Quick answer: Write for players not commits, lead with what they care about, be specific about fixed bugs so players know their issue is resolved, and publish consistently so players learn to check it.
A changelog is a small thing that does a lot of work: it tells players the game is alive, shows that their reports lead to fixes, and deflects support. But only if it's written well. Here are practical tips for writing a good changelog.
Write for Players, Not for Your Commit Log
A changelog full of internal jargon, refactored the entity manager, means nothing to players. The tip: write each entry for what changed from the player's perspective, fixed a crash when opening the inventory, not the implementation detail. Players want to know what's different for them, not how you did it.
Translate technical changes into player impact. Reframing entries around what players experience, rather than what you edited, is the single biggest difference between a changelog players actually read and one they skip.
Lead With What Players Care About and Be Specific About Fixes
Put the things players care about first, fixes to bugs they hit and new features, above minor tweaks. And be specific about fixed bugs: fixed the crash some players saw when loading a save tells a player who hit exactly that their issue is resolved, which a vague fixed various bugs never does.

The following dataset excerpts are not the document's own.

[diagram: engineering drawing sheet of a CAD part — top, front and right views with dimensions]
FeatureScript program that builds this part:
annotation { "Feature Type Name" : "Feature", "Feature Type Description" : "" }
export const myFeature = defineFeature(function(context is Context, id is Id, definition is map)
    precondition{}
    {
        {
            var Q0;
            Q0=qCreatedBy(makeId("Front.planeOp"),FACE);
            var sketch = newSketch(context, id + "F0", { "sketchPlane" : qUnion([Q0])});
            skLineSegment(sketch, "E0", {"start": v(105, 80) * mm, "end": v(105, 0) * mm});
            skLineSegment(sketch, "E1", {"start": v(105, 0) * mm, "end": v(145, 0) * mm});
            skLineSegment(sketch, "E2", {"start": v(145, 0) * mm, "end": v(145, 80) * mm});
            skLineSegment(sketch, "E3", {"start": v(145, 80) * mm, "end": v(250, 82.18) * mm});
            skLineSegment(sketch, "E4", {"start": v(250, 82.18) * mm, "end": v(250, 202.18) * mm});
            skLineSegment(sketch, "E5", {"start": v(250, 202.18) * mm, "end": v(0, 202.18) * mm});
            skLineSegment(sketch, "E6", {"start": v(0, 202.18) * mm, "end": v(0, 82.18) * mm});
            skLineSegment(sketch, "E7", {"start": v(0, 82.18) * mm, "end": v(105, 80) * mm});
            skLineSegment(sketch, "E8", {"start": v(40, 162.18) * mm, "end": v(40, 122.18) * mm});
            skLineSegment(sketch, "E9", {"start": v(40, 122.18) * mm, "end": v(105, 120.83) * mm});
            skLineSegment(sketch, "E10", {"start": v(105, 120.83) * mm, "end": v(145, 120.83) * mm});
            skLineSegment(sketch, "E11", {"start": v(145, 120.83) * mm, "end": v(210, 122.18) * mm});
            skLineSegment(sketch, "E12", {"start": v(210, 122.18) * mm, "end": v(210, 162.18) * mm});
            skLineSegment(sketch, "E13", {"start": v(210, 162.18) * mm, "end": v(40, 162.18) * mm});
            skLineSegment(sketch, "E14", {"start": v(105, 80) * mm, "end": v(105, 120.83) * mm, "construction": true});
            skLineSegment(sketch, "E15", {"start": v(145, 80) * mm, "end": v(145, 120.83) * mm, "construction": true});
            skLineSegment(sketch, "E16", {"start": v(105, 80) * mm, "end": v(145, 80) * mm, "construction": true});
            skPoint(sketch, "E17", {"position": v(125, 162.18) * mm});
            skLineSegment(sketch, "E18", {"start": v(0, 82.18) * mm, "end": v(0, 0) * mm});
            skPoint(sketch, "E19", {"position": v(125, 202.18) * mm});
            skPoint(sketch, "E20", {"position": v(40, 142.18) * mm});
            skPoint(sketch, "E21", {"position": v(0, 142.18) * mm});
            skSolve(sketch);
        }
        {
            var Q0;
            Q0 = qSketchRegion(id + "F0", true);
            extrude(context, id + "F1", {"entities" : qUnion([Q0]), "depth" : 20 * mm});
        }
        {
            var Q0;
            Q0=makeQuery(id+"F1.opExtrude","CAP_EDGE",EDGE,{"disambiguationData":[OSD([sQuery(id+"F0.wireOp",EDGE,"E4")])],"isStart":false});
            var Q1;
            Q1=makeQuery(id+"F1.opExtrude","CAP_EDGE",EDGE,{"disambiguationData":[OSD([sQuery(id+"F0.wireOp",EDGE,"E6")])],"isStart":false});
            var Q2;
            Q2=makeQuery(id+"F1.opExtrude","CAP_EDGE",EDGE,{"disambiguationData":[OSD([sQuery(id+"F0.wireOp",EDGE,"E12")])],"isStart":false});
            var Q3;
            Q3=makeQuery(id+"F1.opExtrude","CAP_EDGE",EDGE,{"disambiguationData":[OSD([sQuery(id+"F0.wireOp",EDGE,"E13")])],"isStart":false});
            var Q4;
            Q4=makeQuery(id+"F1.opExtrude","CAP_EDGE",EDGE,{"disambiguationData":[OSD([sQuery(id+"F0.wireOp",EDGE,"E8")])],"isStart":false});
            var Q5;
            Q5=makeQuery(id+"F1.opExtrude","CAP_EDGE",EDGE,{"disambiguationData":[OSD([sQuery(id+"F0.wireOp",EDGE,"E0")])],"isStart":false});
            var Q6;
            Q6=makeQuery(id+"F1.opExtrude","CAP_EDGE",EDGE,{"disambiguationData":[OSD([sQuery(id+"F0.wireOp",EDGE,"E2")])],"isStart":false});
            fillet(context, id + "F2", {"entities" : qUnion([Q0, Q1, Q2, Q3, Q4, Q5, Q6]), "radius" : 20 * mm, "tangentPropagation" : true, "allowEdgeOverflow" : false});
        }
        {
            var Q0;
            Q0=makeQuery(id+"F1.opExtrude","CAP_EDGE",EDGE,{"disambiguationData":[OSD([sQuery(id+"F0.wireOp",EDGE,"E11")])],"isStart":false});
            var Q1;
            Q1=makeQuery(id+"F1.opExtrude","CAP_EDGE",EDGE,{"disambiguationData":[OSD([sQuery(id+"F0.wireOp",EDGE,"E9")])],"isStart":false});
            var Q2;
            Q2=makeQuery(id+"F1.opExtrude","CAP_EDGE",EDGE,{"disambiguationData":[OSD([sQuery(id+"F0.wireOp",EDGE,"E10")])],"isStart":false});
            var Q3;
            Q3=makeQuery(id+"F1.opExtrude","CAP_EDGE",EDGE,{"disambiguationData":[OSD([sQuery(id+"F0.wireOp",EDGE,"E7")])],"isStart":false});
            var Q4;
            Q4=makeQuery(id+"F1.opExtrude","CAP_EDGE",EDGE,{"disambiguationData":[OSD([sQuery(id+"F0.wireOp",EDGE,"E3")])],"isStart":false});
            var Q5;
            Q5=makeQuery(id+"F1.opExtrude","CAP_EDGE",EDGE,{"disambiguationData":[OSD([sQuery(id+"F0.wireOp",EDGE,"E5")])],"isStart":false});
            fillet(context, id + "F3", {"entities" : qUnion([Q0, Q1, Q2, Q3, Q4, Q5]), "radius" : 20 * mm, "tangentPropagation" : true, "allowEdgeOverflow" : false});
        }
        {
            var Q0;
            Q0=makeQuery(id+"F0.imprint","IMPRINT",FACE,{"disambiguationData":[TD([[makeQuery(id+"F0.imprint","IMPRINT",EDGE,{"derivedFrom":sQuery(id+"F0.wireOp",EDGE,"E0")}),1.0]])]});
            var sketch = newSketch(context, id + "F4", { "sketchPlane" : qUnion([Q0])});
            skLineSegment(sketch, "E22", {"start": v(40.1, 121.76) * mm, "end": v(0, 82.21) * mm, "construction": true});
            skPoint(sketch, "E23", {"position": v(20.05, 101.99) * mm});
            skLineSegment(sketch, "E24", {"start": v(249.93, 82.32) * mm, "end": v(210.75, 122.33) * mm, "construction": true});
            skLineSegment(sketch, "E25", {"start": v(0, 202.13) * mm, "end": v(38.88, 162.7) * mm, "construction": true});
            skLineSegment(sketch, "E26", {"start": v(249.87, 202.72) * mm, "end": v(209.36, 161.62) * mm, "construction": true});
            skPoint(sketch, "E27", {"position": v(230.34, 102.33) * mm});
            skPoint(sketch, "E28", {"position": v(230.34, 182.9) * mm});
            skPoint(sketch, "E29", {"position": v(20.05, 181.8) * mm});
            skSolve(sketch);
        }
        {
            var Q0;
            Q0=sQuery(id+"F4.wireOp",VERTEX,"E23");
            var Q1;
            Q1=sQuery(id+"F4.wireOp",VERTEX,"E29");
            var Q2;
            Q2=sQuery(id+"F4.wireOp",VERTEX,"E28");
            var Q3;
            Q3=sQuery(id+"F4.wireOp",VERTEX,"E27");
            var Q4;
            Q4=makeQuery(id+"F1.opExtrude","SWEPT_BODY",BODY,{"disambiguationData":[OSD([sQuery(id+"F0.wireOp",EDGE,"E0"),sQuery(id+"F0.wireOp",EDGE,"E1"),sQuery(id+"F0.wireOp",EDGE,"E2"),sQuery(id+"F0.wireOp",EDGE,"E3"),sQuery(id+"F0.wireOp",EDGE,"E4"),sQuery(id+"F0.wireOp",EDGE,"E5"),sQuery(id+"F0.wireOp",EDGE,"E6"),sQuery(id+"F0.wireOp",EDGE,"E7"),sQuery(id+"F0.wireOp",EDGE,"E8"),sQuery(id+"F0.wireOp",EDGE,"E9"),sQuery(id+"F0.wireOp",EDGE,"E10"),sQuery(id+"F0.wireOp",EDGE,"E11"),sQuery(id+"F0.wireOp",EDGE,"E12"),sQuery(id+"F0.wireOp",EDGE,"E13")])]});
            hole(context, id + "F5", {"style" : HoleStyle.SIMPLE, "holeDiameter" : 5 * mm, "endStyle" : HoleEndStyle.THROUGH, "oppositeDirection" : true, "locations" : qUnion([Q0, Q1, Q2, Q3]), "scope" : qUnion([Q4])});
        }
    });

Bugnet tracks fixes per version, so you know precisely which bugs each build resolved and can name them specifically in your notes. Specific, player-relevant entries are what make a changelog do its real job: reassuring players that their problems got fixed.
Be Consistent So Players Learn to Check It
A changelog only builds the habit of players checking it if it's reliably there. The tip: publish consistently with every update, even small ones, so players and prospective buyers learn the game is actively maintained and come to look. Sporadic changelogs never build that trust or deflection value.
Bugnet offers a public changelog tied to your project, making consistent publishing easy. So write a good changelog by writing for players, leading with what they care about, being specific about fixes, and publishing consistently, turning a list of changes into a trust- and deflection-builder.
Write for players not commits, lead with what they care about, be specific about fixed bugs, and publish consistently. A good changelog shows the game is alive and that player reports lead to fixes.